ユーザーのマシンに管理者権限がある場合は、ユーザー自身がオプションをダウンロードしてインストールするよう促すオプションを選択できます。ユーザーにそのような権限がない場合は、ヘルパーアプリケーションを配布する必要があります。

Zoom Phoneでのネットワークスイッチデータの報告は、WindowsおよびMacデバイス、ならびにPolyおよびYealinkのIP電話でサポートされています。

緊急通話を発信すると、Zoom Workplaceアプリは「Chassis ID」型長値(TLV)からスイッチのMACアドレスを取得し、「PortID」型長値(TLV)からスイッチポート番号またはインターフェースIDを取得します。

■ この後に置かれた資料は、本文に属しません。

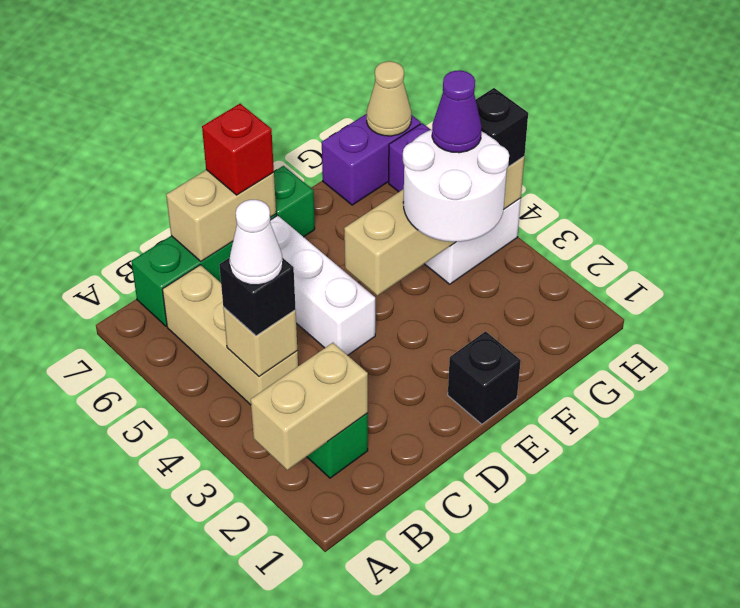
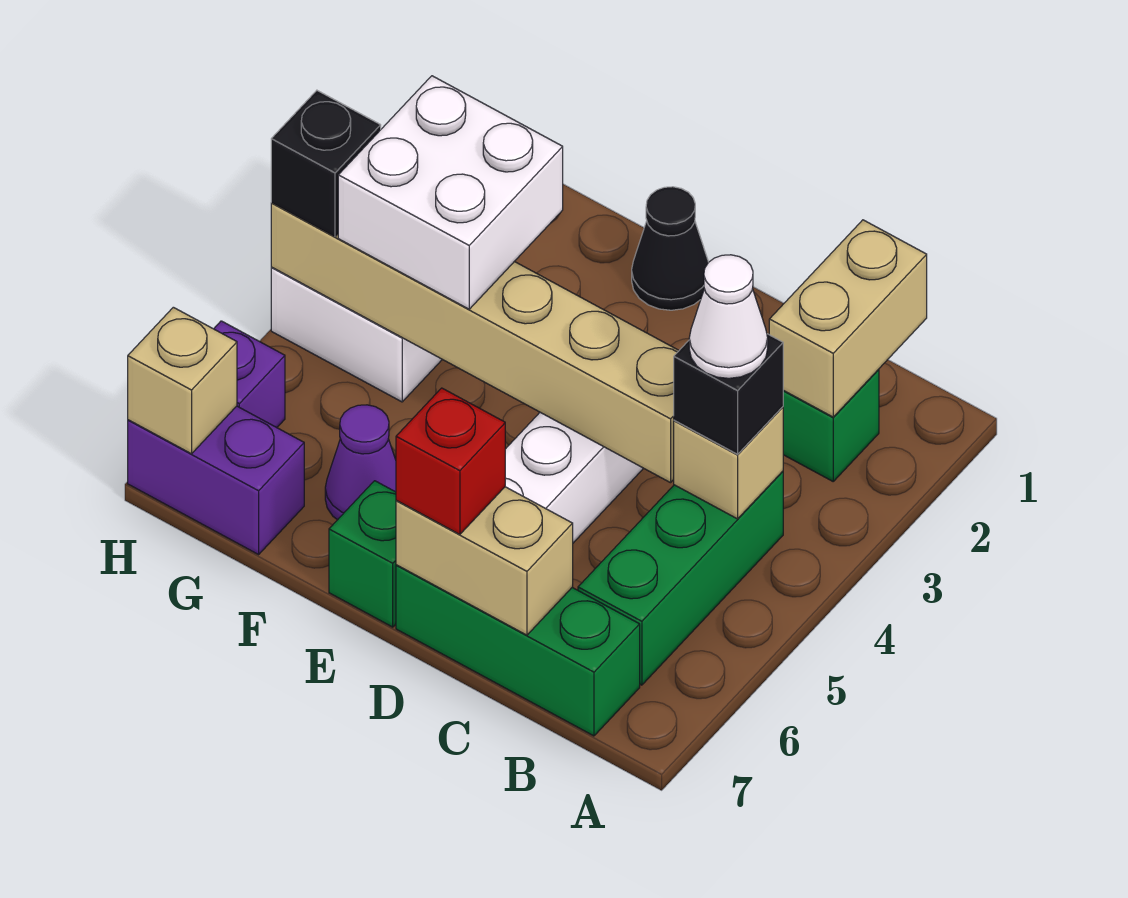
tan 1x2 brick [251,343,368,470] -> tan 1x2 brick turned to [769,220,927,417]
tan 1x3 brick [162,265,298,405] -> green 1x3 brick [578,471,783,685]
black 1x1 brick [448,331,521,424] -> black 1x1 cone [632,187,708,310]
tan 1x4 brick [344,157,524,295] -> tan 1x6 brick [271,203,679,483]
white 2x2 round brick [403,130,509,242] -> white 2x2 brick [338,76,563,309]
purple 1x1 cone [432,70,482,153] -> purple 1x1 cone moved to [325,405,396,520]
tan 1x1 cone [367,61,411,136] -> tan 1x1 brick [128,307,237,454]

この情報は、スイッチによって接続中のZoom Workplaceアプリに送信されるLLDPデータユニット(LLDPDU)から抽出されます。緊急通話中、これらのパラメータはZoomサーバーに送信され、管理者が設定した、またはBootstrap Modeの一環として検出された緊急連絡先にマッピングされます。

プリアンブル

宛先MAC

送信元MAC

Ethertype

Chassis ID TLV

PortID TLV

生存時間TLV

オプションTLV

LLDPDU終了TLV

フレームチェックシーケンス

スイッチポートベースの追跡を用いて移動型緊急サービスを正常に導入するため、管理者はZoom Workplaceアプリケーションが接続されるスイッチポートでLLDPを有効にする必要があります。

  • ネットワークスイッチは、LLDP 情報を Zoom Workplace アプリケーションに向けて「送信」するように構成する必要があります。Zoom Workplace アプリケーションは、ネットワークスイッチに向けて LLDP パケットを送信しません。

  • LLDP の構成には、Zoom Workplace アプリケーションがデバイスの位置情報を追跡するために必要な必須 TLV の送信を含める必要があります。

  • 一部のスイッチベンダーでは、LLDPDU 内で送信する必要がある必須 TLV を許可するために、スイッチポートで LLDP-MED を有効にする必要がある場合があります。構成手順については、ベンダーのドキュメントを参照することをお勧めします。

  • LLDP タイマーは、Zoom Workplace アプリケーションがネットワークの変更を検出できるようにする値に設定する必要があります。30 秒が推奨されます。